Viewing Detailed Workspace Information¶
Once you have one or more Workspaces running, you can drill down into each Workspace’s details to monitor resource usage, health, and configuration. This section describes the various tabs and panels that provide insights into your Workspace’s status, including GPU utilization, node allocation, and telemetry data.
Open the Workspace Dashboard¶
-
Navigate to the Workspaces Dashboard
- In the left navigation bar, select the
Workspaces Icon .
- You will land on the Workspaces dashboard, which shows all current Workspaces.
- In the left navigation bar, select the
-
Select a Workspace
- Locate the Workspace you want to inspect.
- Click the Workspace card to open its detailed view.
Overview Tab¶
The Workspace Details screen provides granular insight into a specific workspace.
Workspace Summary Header¶
- Workspace Name & Status: (e.g.,
Workspace: red-ws Ready Checkpointing
). - UID: Internal workspace identifier (e.g.,
proj-red/red-ws
). - Quick Actions:
Stop
,Connect
,Delete
buttons.
Workspace Resource & Metadata Overview¶
Summary of workspace configuration and state:
- Project: Project name (e.g.,
proj-red
,lowest
). - Requested Resources: GPUs (e.g.,
1
), CPU Cores (e.g.,3
), Memory (e.g.,4GiB
). - Utilization: Current GPU and CPU usage percentages.
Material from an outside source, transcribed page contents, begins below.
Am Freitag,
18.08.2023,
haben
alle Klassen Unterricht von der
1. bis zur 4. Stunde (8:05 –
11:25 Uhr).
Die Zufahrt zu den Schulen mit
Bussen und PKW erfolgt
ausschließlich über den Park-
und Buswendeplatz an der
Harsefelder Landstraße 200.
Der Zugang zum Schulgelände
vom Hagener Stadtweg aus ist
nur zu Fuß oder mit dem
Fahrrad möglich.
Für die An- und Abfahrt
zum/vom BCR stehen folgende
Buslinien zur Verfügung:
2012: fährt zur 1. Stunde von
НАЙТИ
- Created At: Timestamp of workspace creation.
- Age: Duration since creation.
Workspace Detail Tabs¶
Navigation tabs for more details, with Pods currently active:
- Pods (Active): Lists workspace's Kubernetes pods.
- GPUs In Use
- Nodes
- Node Groups
- Storages
- Metrics
- Conditions
Pagination Controls¶
- Navigation: Arrows to browse pages of pods.
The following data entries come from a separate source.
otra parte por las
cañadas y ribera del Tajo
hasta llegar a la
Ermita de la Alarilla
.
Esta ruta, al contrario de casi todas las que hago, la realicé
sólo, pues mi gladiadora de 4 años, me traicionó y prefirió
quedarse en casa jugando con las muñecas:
- Items Per Page: Displays current page and allows adjustment (e.g.,
1 / 10 / page
).
Pods Tab¶
The Pods tab focuses on the underlying computational units (Kubernetes pods) that form the workspace.
Pods List Table¶
Details for each pod associated with the workspace:
- Name: Pod's unique name (e.g.,
red-ws-0
). - Ready Containers:
Ready
containers /Total
containers (e.g.,2/2
). - Status: Pod's current operational state (e.g.,
Running
). - Restarts: Number of times the pod has restarted.
- IP: Pod's internal IP address.
- Node: The node where the pod is running.
Benefits¶
- Monitor Pod Health: Verify status and readiness.
- Troubleshoot Workloads: Check restarts and node placement for issues.
- Verify Allocation: Confirm pods are running on expected resources.
'GPUs In Use' Tab¶
Below is an image of what is visibile from the 'GPUs in Use' Tab of Workspace Details:
- GPU Allocation
- Lists the GPUs assigned to this Workspace, including their UUID, Instance ID, Node Group, Node, Model, GPU Utilization, and GPU Memory Utilization
- Real-time or near-real-time graphs showing GPU Usage (percent busy) and GPU Memory consumption.
- Helps identify whether your AI model is efficiently using GPU resources or if there is unused capacity.
Nodes Tab¶
- Node Association
- Shows the node(s) where this Workspace’s pods are running, including Node Name and Status.
- Node Metrics
- Displays GPUs, CPU Cores, Memory, Node Group, and Internal/External IP
Node Groups Tab¶
- Group Membership
- If multiple Node Groups are available, this tab indicates which group currently serves the Workspace.
- Resource Overview
- Summarizes how many reserved and allocated GPUs, CPU cores, and memory resources each Node Group provides.
- Helpful for understanding how workloads are distributed among different Node Groups in your cluster.
Storage Tab¶
- Storage Information
- View information on storage associated with your workspace.
- Provides information on the storage name, status, volume name, capacity, access modes, storage class, volume mode, and mount path.
Metrics Tab¶
- GPU, CPU, and Memory Graphs
- View usage trends over time, identifying performance bottlenecks or resource spikes.
- Enables you to see if usage patterns changed after a model update or new dataset processing.
Conditions Tab¶
- Health Checks
- Displays any current warnings or errors reported by Kubernetes or the workspace environment.
- Examples include node pressure conditions, scheduling failures, or pod restart loops.
- System Events
- Shows a timeline of events like when the Workspace started, stopped, or encountered any scheduling issues.
Best Practices¶
- Regular Monitoring: Check GPU, CPU, and memory usage periodically to ensure you’re using the correct resource configurations.
- Investigate Conditions: Address warnings or errors promptly to maintain a healthy Workspace environment.
- Manage Storage: Attach or resize volumes as your dataset grows.
- Optimize Node Selection: If performance is lagging, consider adjusting Node Group assignments or upgrading hardware resources.